Annualised Return

Annualised return allows comparing investments across different time horizons. Index Balance calculates it automatically for your portfolio from inception.

Definition

Annualised return (also known as CAGR, Compound Annual Growth Rate) is the constant rate of growth that, if applied year after year, would have produced the same final result as the actual investment. It allows comparing investments with different durations on a common basis and is the standard way to communicate the historical performance of a fund or index.

It should not be confused with the arithmetic average of annual returns. If a fund rises 50% one year and falls 33% the next, the arithmetic average is +8.5%, but the annualised return is 0% (because 1.5 × 0.67 = 1.005, essentially no gain). The geometric mean (CAGR) is always less than or equal to the arithmetic mean.

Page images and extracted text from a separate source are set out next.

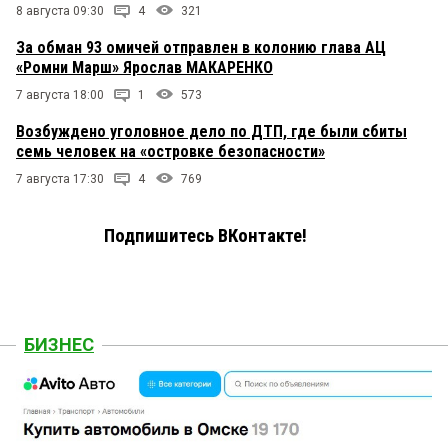
8 августа 09:30
4
321
За обман 93 омичей отправлен в колонию глава АЦ
«Ромни Марш» Ярослав МАКАРЕНКО
7 августа 18:00
1
573
Возбуждено уголовное дело по ДТП, где были сбиты
семь человек на «островке безопасности»
7 августа 17:30
4
769
Подпишитесь ВКонтакте!
БИЗНЕС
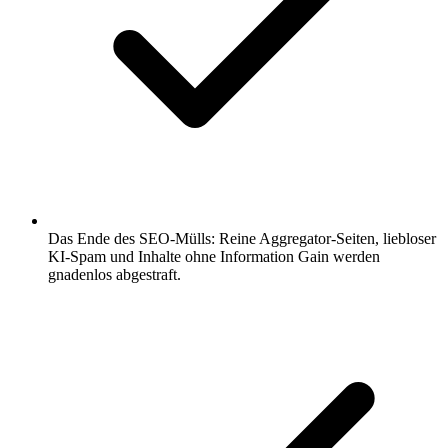
Das Ende des SEO-Mülls: Reine Aggregator-Seiten, liebloser
KI-Spam und Inhalte ohne Information Gain werden
gnadenlos abgestraft.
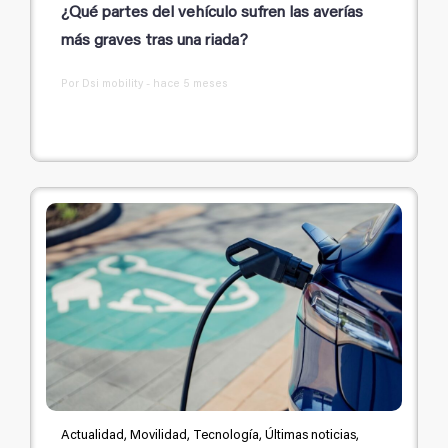
¿Qué partes del vehículo sufren las averías
más graves tras una riada?
Por Dsi mobility - hace 5 meses
Actualidad, Movilidad, Tecnología, Últimas noticias,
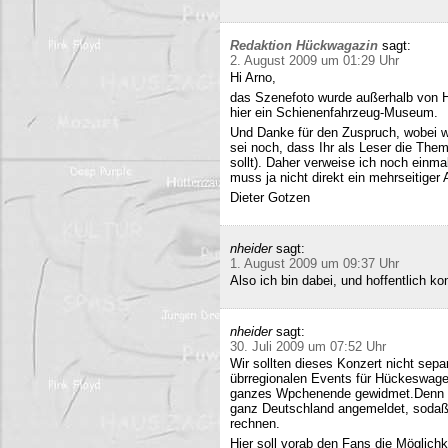
Redaktion Hückwagazin
sagt:
2. August 2009 um 01:29 Uhr
Hi Arno,
das Szenefoto wurde außerhalb von H
hier ein Schienenfahrzeug-Museum.
Und Danke für den Zuspruch, wobei w
sei noch, dass Ihr als Leser die The
sollt). Daher verweise ich noch einma
muss ja nicht direkt ein mehrseitiger A
Dieter Gotzen
nheider
sagt:
1. August 2009 um 09:37 Uhr
Also ich bin dabei, und hoffentlich 
nheider
sagt:
30. Juli 2009 um 07:52 Uhr
Wir sollten dieses Konzert nicht sepa
übrregionalen Events für Hückeswagen
ganzes Wpchenende gewidmet.Denn se
ganz Deutschland angemeldet, sodaß 
rechnen.
Hier soll vorab den Fans die Möglich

Index Balance shows the annualised return of your portfolio from inception, allowing you to compare directly with the historical performance of the MSCI World (~8-10% annually in EUR over the long term).

Practical example

You invest €5,000 and after 7 years you have €9,140. The total return is +82.8%. To calculate the annualised return: (9,140/5,000)^(1/7) - 1 = 1.0902 - 1 = 9.02% per year. This means that if you had grown at exactly 9.02% each year for 7 years, you would have reached the same result.